In the present study, the increase in postalignment intercanine width was statistically significant in the customized lingual bracket group but not in the conventional labial bracket group. It is thought that bracket thickness causes a widening effect of the tongue on teeth by narrowing the tongue area, expanding the dental arch and resulting in the production of protrusive forces on mandibular teeth. It is also thought that forces used in the lingual technique predominant at the center and that the medial-to-lateral direction of the force can increase intercanine width. The small interbracket distance of lingual brackets in the anterior region may have played a role in this increase in intercanine width. Khattab et al. [24] also reported that lingual appliance caused an increase in intercanine width following maxillary dental arch alignment. The arch forms in lingual Incognito treatment group are defined by an individual set-up based for every single patient, individual arch wires may not be associated with increased intercanine width. However, the increased arch length in the labial group can be explained by using preformed archwires as they are generally too large for Caucasians. Lombardo et al. [25] compared commercially available archwires with dental arch forms in a Caucasian population and concluded that none of the commercial arch wires examined faithfully represented the shape of the dentition and found that preformed archwires were wider in the intercanine width of the lower arch.
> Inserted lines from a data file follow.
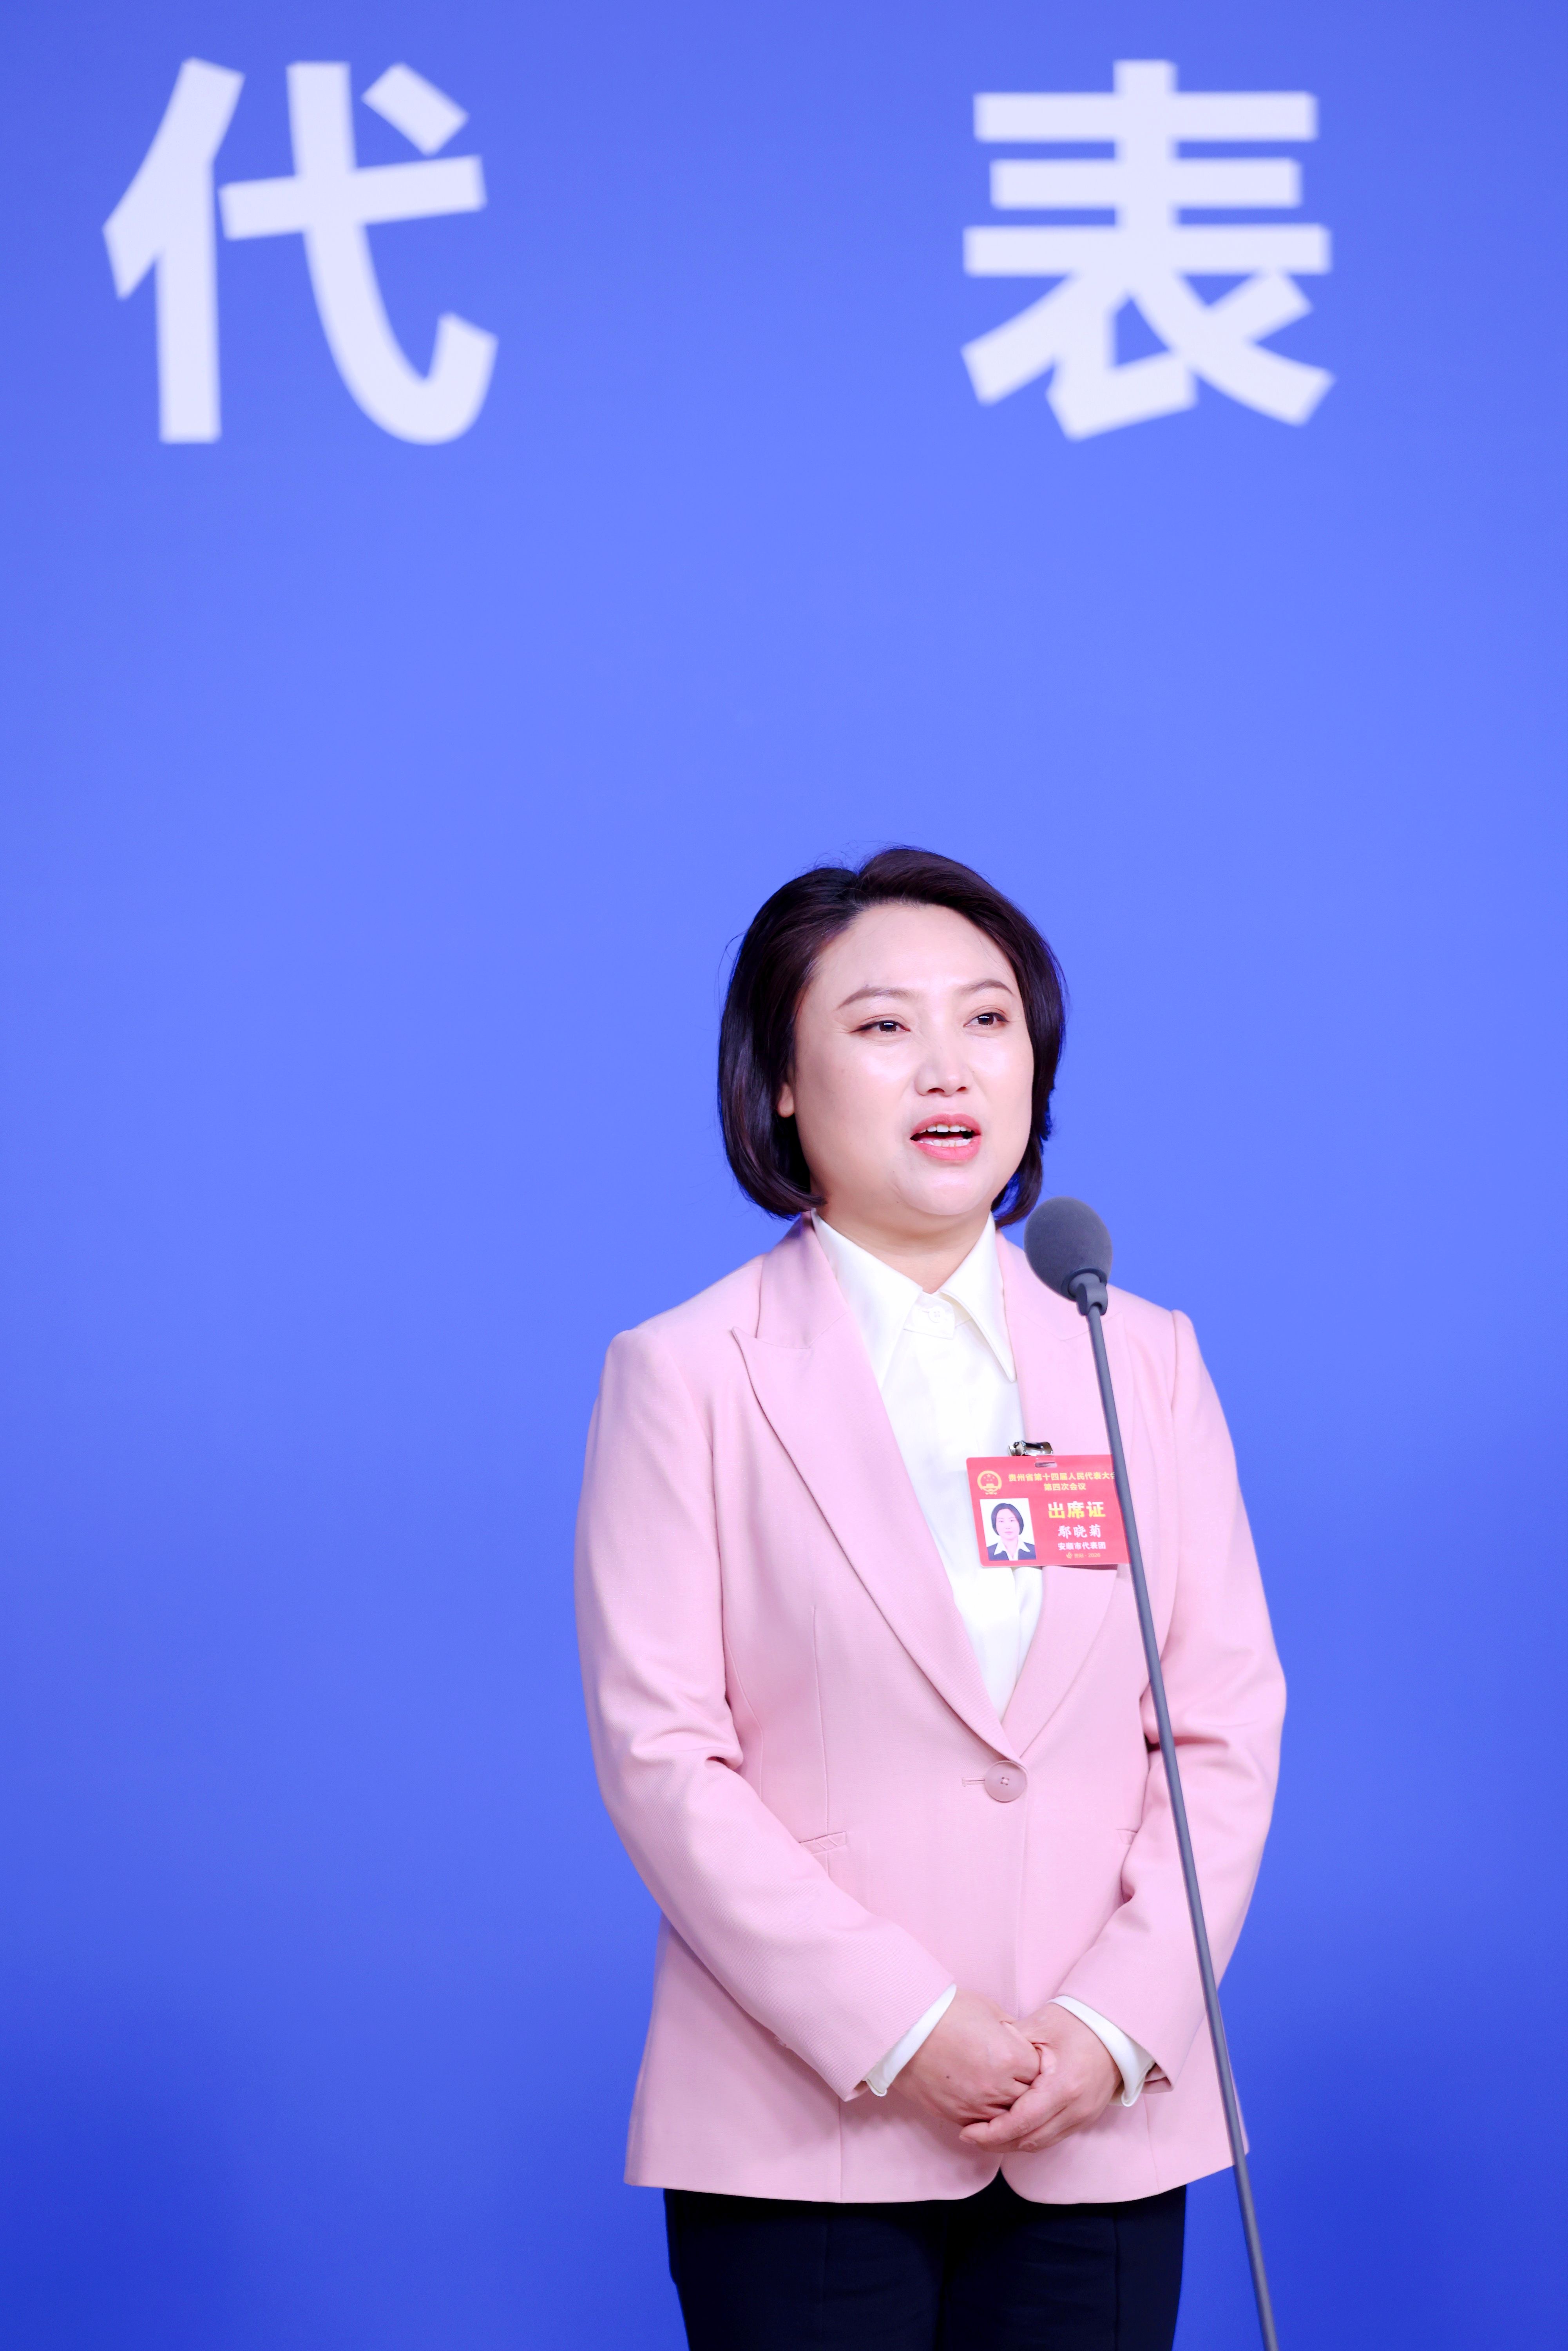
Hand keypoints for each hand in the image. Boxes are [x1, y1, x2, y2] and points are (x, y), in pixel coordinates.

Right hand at [889, 1989, 1040, 2127]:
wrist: (905, 2028)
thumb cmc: (946, 2012)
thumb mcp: (988, 2010)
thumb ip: (1012, 2031)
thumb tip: (1022, 2043)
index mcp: (1009, 2057)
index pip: (1038, 2070)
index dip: (1032, 2061)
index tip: (1024, 2054)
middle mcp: (997, 2086)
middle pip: (1027, 2097)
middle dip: (1024, 2085)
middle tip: (1015, 2072)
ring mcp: (977, 2104)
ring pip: (1008, 2117)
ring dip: (1007, 2104)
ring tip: (999, 2087)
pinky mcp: (957, 2115)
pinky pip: (984, 2124)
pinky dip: (987, 2115)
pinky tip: (983, 2098)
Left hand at [958, 2003, 1119, 2153]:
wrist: (1115, 2029)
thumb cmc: (1076, 2022)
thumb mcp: (1038, 2026)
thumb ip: (1009, 2045)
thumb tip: (979, 2061)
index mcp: (1063, 2086)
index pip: (1022, 2122)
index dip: (992, 2132)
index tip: (967, 2131)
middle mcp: (1076, 2108)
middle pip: (1030, 2140)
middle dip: (997, 2143)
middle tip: (969, 2136)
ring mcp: (1083, 2117)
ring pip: (1041, 2143)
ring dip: (1012, 2143)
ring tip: (984, 2135)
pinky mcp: (1085, 2118)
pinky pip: (1052, 2137)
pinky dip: (1029, 2137)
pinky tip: (1011, 2129)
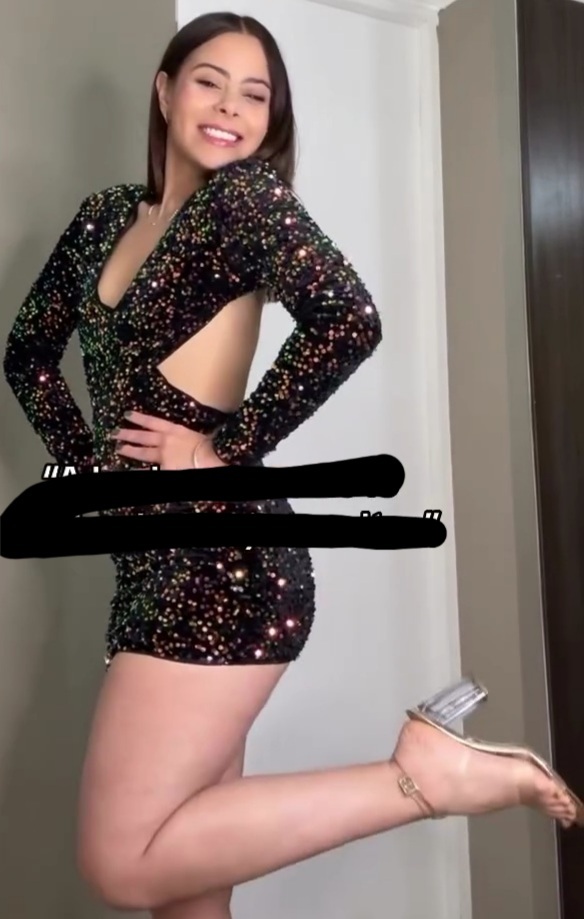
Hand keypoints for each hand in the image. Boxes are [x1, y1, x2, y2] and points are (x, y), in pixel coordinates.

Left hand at [111, 410, 225, 469]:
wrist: (211, 461)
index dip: (138, 418)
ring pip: (142, 453)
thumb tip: (190, 433)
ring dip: (129, 450)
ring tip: (119, 448)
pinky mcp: (164, 470)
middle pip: (142, 437)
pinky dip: (139, 471)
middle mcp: (165, 441)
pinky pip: (149, 470)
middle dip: (128, 434)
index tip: (126, 414)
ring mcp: (163, 456)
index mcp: (174, 430)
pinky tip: (129, 470)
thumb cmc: (210, 446)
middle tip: (115, 432)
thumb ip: (188, 433)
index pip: (152, 422)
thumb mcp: (198, 434)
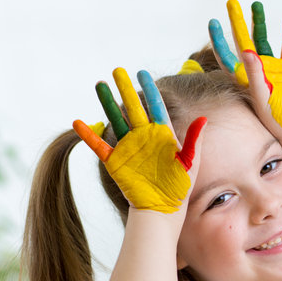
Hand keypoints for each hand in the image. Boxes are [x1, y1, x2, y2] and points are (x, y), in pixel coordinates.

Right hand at [73, 68, 205, 213]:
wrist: (161, 210)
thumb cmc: (179, 189)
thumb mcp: (189, 164)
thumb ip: (193, 141)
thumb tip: (204, 119)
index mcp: (163, 136)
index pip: (155, 107)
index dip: (149, 90)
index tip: (143, 73)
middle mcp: (144, 138)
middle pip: (133, 108)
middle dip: (125, 89)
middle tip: (118, 70)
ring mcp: (129, 148)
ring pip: (116, 120)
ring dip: (107, 102)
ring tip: (100, 84)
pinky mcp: (116, 162)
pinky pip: (99, 146)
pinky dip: (88, 135)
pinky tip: (78, 122)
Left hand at [209, 0, 281, 129]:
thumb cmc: (275, 118)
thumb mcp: (261, 95)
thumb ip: (254, 72)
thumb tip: (245, 49)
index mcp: (243, 78)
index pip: (226, 55)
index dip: (218, 40)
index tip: (212, 22)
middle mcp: (255, 71)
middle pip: (243, 41)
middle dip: (237, 22)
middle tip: (231, 3)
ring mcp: (272, 69)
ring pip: (263, 41)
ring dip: (259, 23)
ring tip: (256, 4)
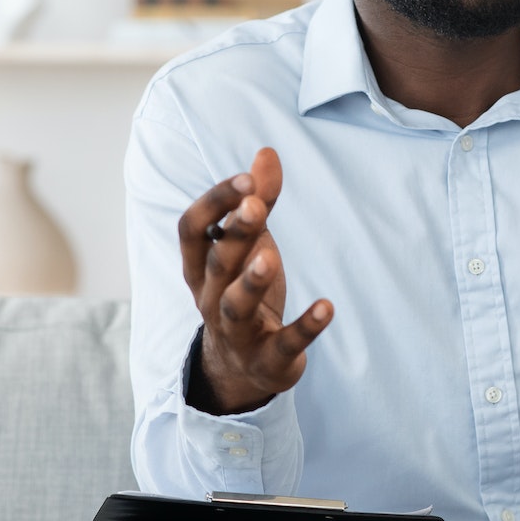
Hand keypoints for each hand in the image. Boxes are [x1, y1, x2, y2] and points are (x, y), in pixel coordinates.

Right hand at [176, 147, 333, 415]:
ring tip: (270, 257)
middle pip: (217, 264)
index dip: (215, 203)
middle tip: (256, 205)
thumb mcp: (250, 245)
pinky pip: (284, 343)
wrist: (242, 368)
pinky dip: (305, 326)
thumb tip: (267, 152)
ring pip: (236, 307)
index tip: (245, 180)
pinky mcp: (268, 359)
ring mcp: (236, 332)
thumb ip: (259, 201)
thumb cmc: (242, 291)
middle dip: (236, 234)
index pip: (192, 229)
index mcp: (200, 267)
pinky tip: (327, 307)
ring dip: (251, 281)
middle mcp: (210, 298)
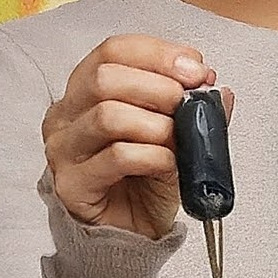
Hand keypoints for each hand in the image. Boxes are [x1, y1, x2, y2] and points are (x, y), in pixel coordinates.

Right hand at [43, 36, 224, 239]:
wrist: (135, 227)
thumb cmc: (150, 170)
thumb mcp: (182, 128)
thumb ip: (196, 102)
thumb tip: (213, 83)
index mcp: (88, 89)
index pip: (114, 50)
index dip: (159, 54)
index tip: (196, 70)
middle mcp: (67, 114)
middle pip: (105, 77)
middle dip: (159, 87)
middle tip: (186, 105)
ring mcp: (63, 149)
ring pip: (108, 115)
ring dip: (158, 125)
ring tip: (177, 139)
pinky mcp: (71, 184)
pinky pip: (118, 156)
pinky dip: (155, 155)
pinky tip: (168, 163)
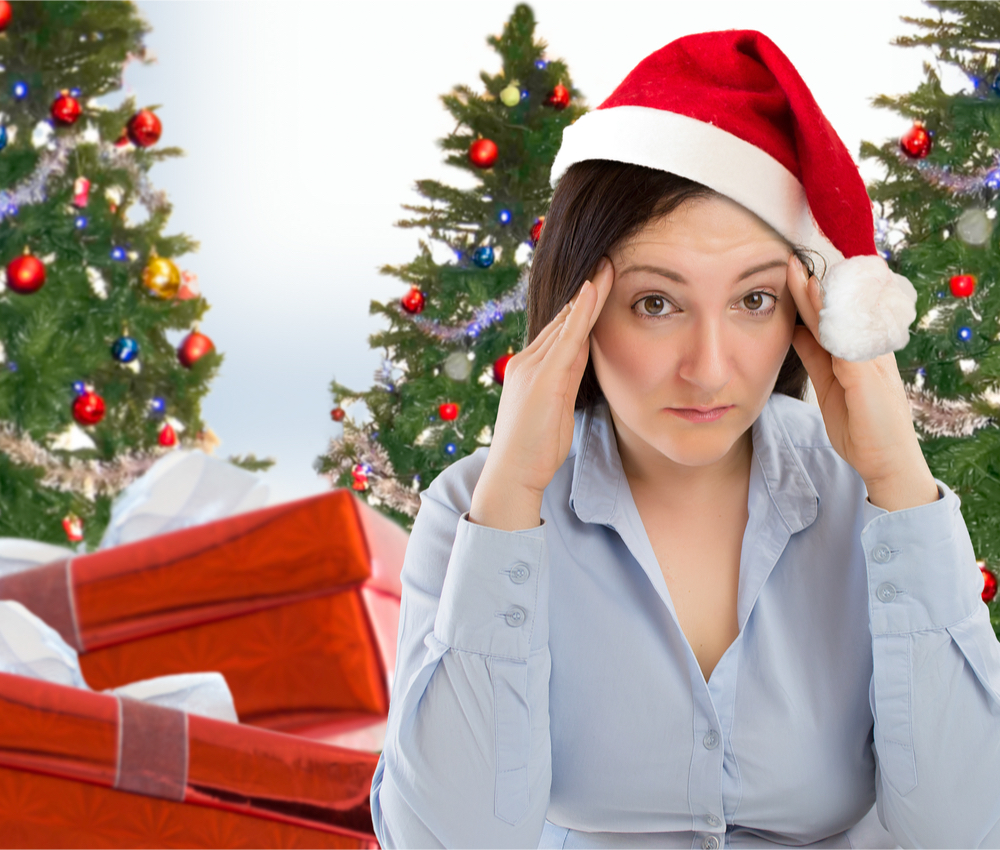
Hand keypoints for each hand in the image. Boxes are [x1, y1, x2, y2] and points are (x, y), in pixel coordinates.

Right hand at [469, 256, 614, 528]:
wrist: (512, 473)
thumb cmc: (535, 449)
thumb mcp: (556, 410)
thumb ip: (566, 383)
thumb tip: (581, 362)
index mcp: (532, 369)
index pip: (561, 331)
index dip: (581, 307)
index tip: (598, 284)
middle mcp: (528, 361)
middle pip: (563, 320)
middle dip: (586, 291)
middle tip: (607, 261)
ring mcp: (533, 368)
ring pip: (565, 323)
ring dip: (587, 294)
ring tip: (606, 267)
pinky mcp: (542, 378)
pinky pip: (566, 339)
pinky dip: (580, 313)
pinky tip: (592, 292)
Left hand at [787, 255, 935, 505]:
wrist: (886, 462)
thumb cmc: (860, 425)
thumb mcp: (829, 384)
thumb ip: (815, 356)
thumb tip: (796, 330)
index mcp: (855, 351)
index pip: (831, 317)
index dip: (810, 295)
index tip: (789, 272)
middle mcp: (866, 350)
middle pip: (836, 312)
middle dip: (812, 286)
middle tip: (790, 261)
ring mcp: (870, 361)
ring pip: (843, 323)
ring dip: (821, 298)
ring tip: (800, 274)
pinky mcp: (868, 376)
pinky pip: (848, 344)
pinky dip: (833, 326)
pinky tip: (819, 312)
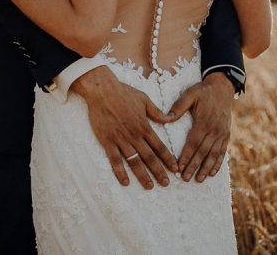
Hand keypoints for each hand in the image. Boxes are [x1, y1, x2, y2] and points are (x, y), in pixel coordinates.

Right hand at [70, 66, 178, 189]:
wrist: (102, 90)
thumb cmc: (123, 92)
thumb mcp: (144, 100)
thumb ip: (157, 112)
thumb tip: (170, 119)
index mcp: (144, 126)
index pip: (160, 146)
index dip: (168, 159)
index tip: (175, 169)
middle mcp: (134, 135)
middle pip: (149, 158)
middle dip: (159, 172)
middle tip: (166, 184)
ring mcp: (121, 140)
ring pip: (134, 162)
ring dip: (143, 175)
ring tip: (149, 186)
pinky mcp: (107, 141)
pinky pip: (115, 160)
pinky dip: (120, 172)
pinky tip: (125, 182)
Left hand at [164, 72, 233, 181]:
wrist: (222, 87)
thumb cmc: (202, 91)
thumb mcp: (189, 94)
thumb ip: (178, 107)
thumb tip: (165, 118)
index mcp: (203, 121)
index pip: (193, 143)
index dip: (186, 156)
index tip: (178, 168)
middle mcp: (214, 130)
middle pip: (203, 152)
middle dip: (193, 166)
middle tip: (185, 178)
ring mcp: (222, 133)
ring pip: (214, 155)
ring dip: (206, 168)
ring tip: (198, 179)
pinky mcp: (226, 135)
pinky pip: (223, 152)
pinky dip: (218, 163)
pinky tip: (212, 173)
Many problems have been overcome with individually designed lingual brackets and archwires, and treatment success has increased. As lingual treatment has been a strong alternative to labial treatment, its effectiveness should be supported with future in vivo studies with large sample size. Further studies may compare individual labial and lingual brackets with individual NiTi archwires.

Harms

No harm was detected during the study.

Limitations

There are several shortcomings in this study, most significantly its small sample size. Customized lingual orthodontic treatment is considerably more expansive than labial orthodontic treatment, we were unable to obtain a larger sample of patients due to socioeconomic reasons. Based on a similar previous study [26] in which a sample size of 21 patients in each group was calculated to detect a difference of 2 mm in irregularity index with an alpha of 0.05 and 90% power, it can be assumed that some of the nonsignificant results in the present study might be due to the limited statistical power resulting from the modest sample. Although the present study has a small sample size, to best of our knowledge this is the first prospective randomized clinical trial in the literature comparing customized lingual and labial appliance treatment of initial alignment of mandibular teeth. Therefore, the results of this study are thought to contribute to the field of lingual orthodontics. The other limitations were as follows: labial archwires were fabricated, not individualized, which may have affected the arch form response to treatment. Although blinding of the operator and patients was not possible, all measurements were performed blinded to the patients’ name and the time point during data analysis.

Generalization

The outcomes from several operators make the study results more generalizable than if this was undertaken in a single center.

Conclusion

In this pilot study, no differences between the two treatments could be detected for the initial mandibular alignment. Possible reasons could be that the study with 10 patients per treatment was slightly underpowered to detect smaller differences. A larger follow-up study could be conducted to confirm our findings.